Como diagnosticar um caso de dengue, se é clássica ou hemorrágica?


O grande segredo da dengue é que, quando alguém pega a doença, não se sabe se ela vai evoluir para a forma hemorrágica. Todos os pacientes se queixam inicialmente de febre súbita, dor de cabeça, muita dor nas juntas, um quadro infecioso muito parecido com o de outras doenças. A diferença da dengue hemorrágica para o tipo clássico aparece entre o terceiro e o sexto dia, quando a febre baixa e o paciente tende a ficar melhor. Porém, se, em vez disso, ele começar a sentir sintomas como muita dor na barriga, desmaios, vômitos, suadeira fria, pressão baixa, falta de ar e tosse constante, é grande a chance de ser dengue hemorrágica. Se eu atender bem o paciente nessa fase, antes de ele começar a ter hemorragia, consigo dar um bom tratamento e reduzo a letalidade a menos de 1%.


 


Na sua opinião que ações devem ser tomadas agora para evitar nova epidemia de dengue em 2009 e nos próximos anos?
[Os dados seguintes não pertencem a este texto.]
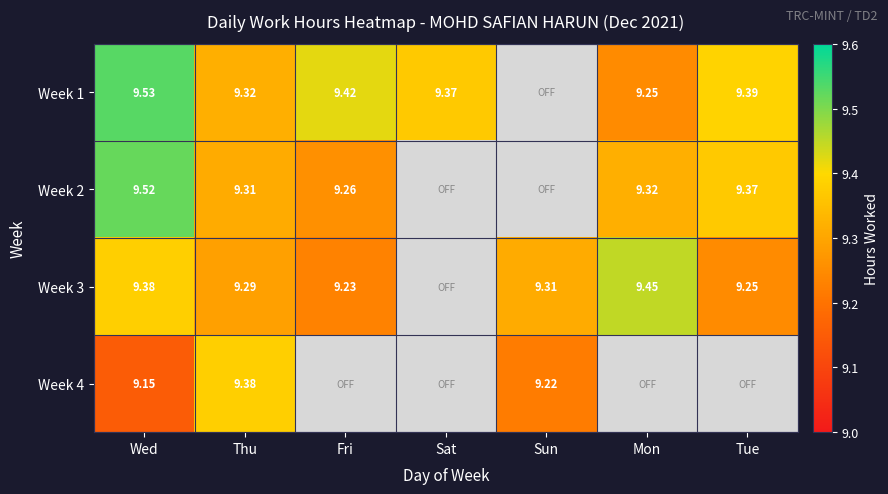

Which series has the largest range (max minus min)?

Week 1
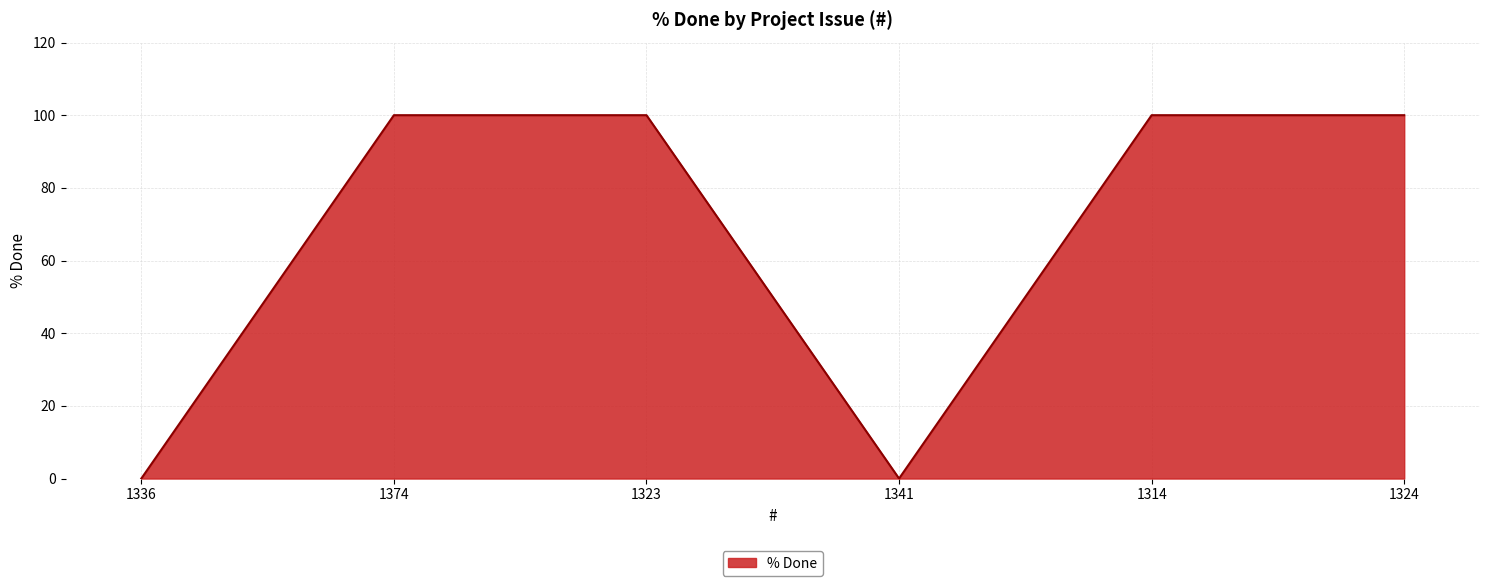

True or false: the data shows -60 at 1341.

False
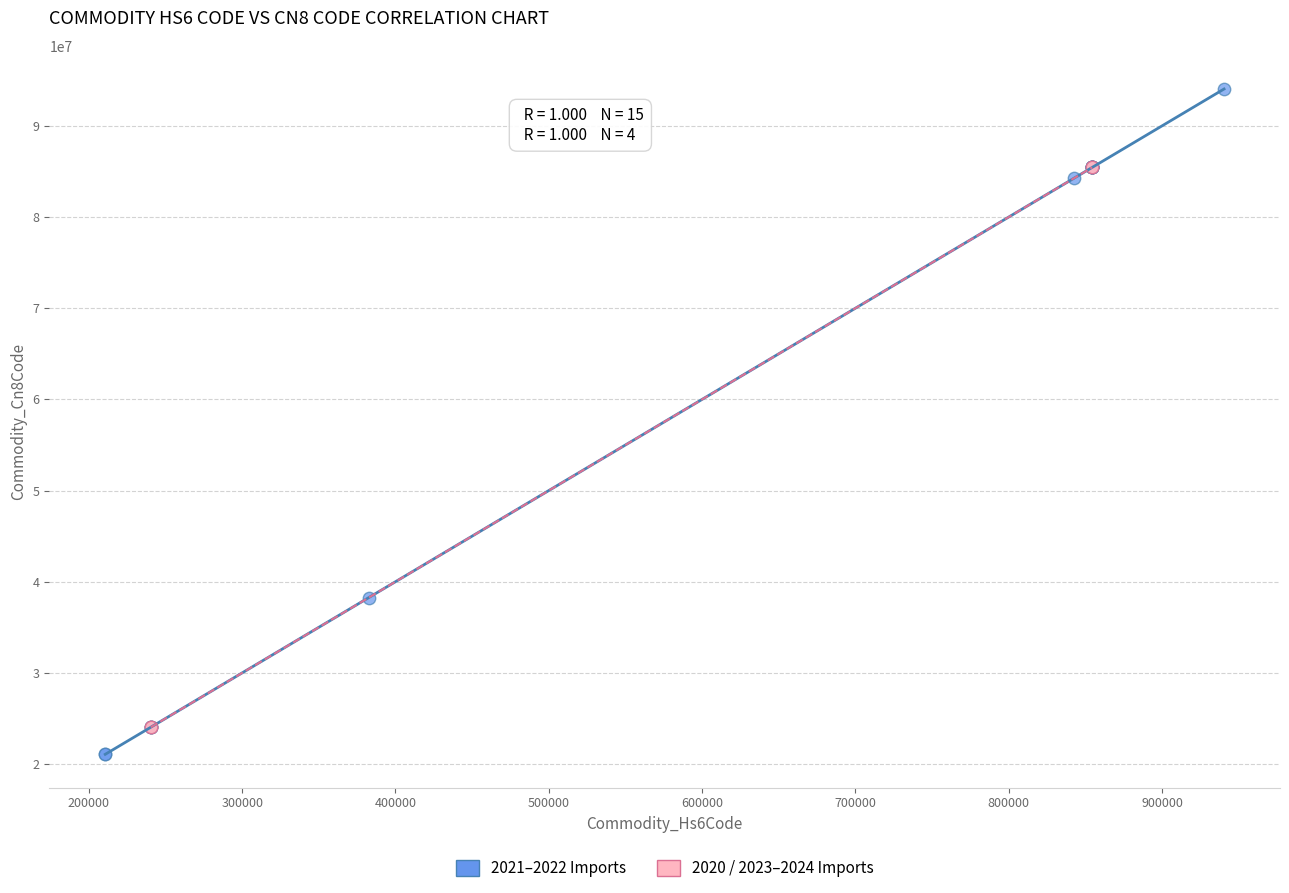

Which series reaches the maximum Y coordinate?

2021–2022 Imports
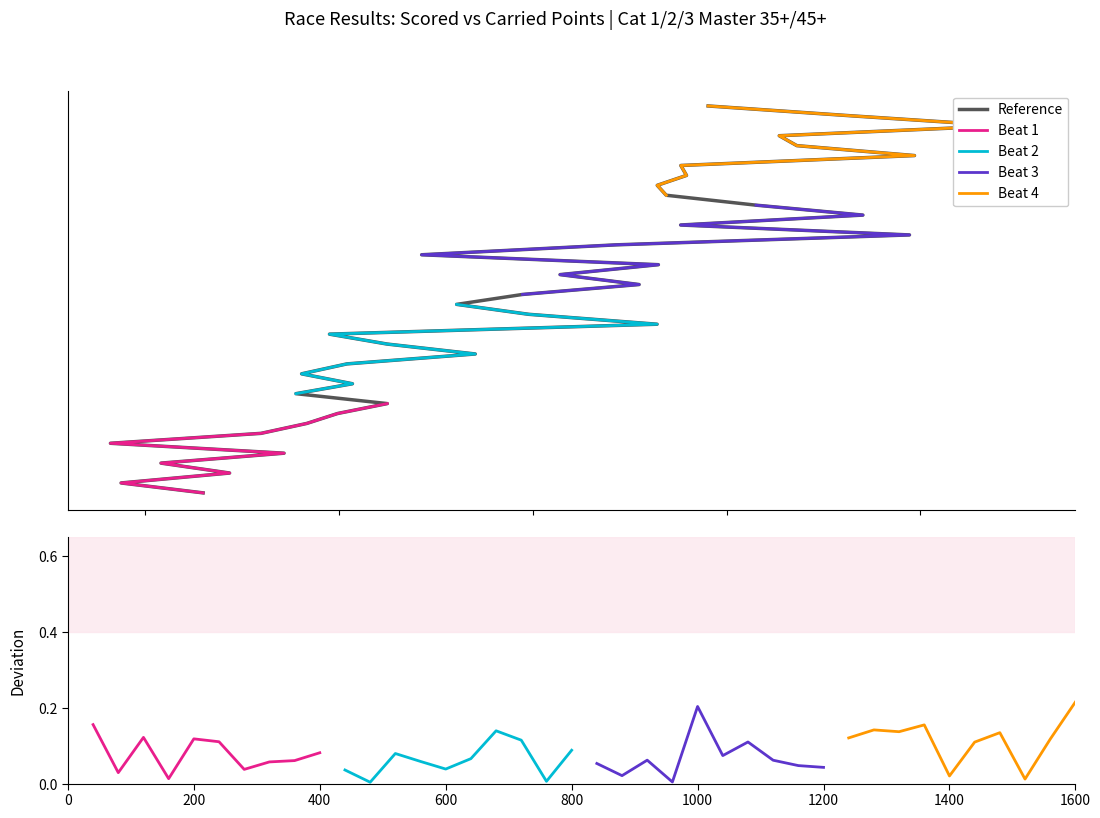

True or false: the data shows 511.1 at 29.

False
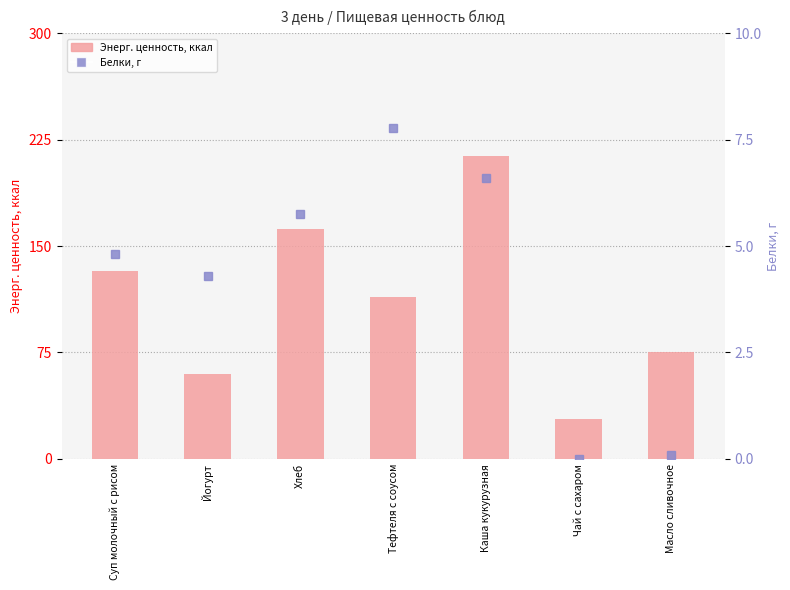

What is the sum of all Энерг. ценность, ккал values?

785.6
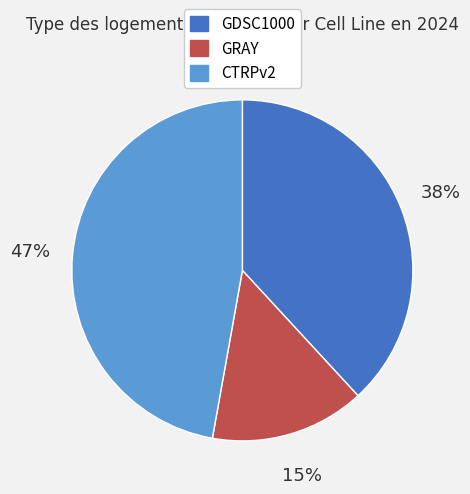

True or false: GDSC1000 accounts for 29% of the total.

False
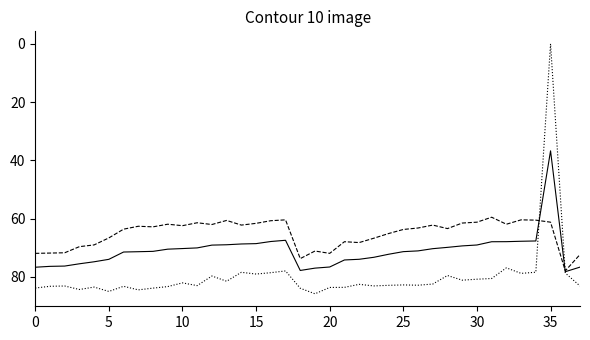

What is the greatest value displayed?

85.8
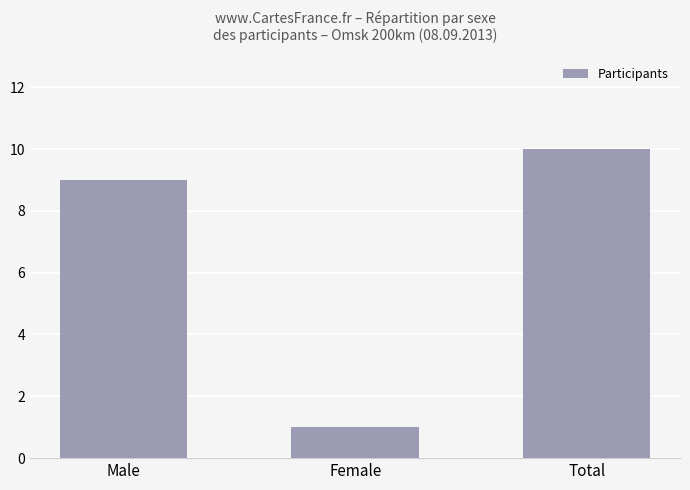

What is the change in value from Male to Female?

-8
O envolvimento de todos os seguimentos da sociedade para evitar que hajam focos de proliferação do mosquito. Da mesma forma que cada um de nós não permite que hajam ratos, baratas, formigas, etc em nossos domicílios e não ficamos esperando por outras instância para resolver estes assuntos, devemos também não permitir que haja Aedes aegypti. Os governos devem continuar dando diretrizes para controle no vetor, independente de haver casos ou não, chuvas ou não, sem solução de continuidade por pelo menos dez anos, para pensarmos em controle da doença. As estratégias devem ser baseadas nas características de cada região pois medidas que possam ser efetivas na Aldeota nem sempre podem ser na Serrinha ou o contrário. Não dá para se estabelecer uma única estratégia. Portanto, devemos trabalhar com indicadores por bairros e regiões semelhantes, nunca por médias de cidades.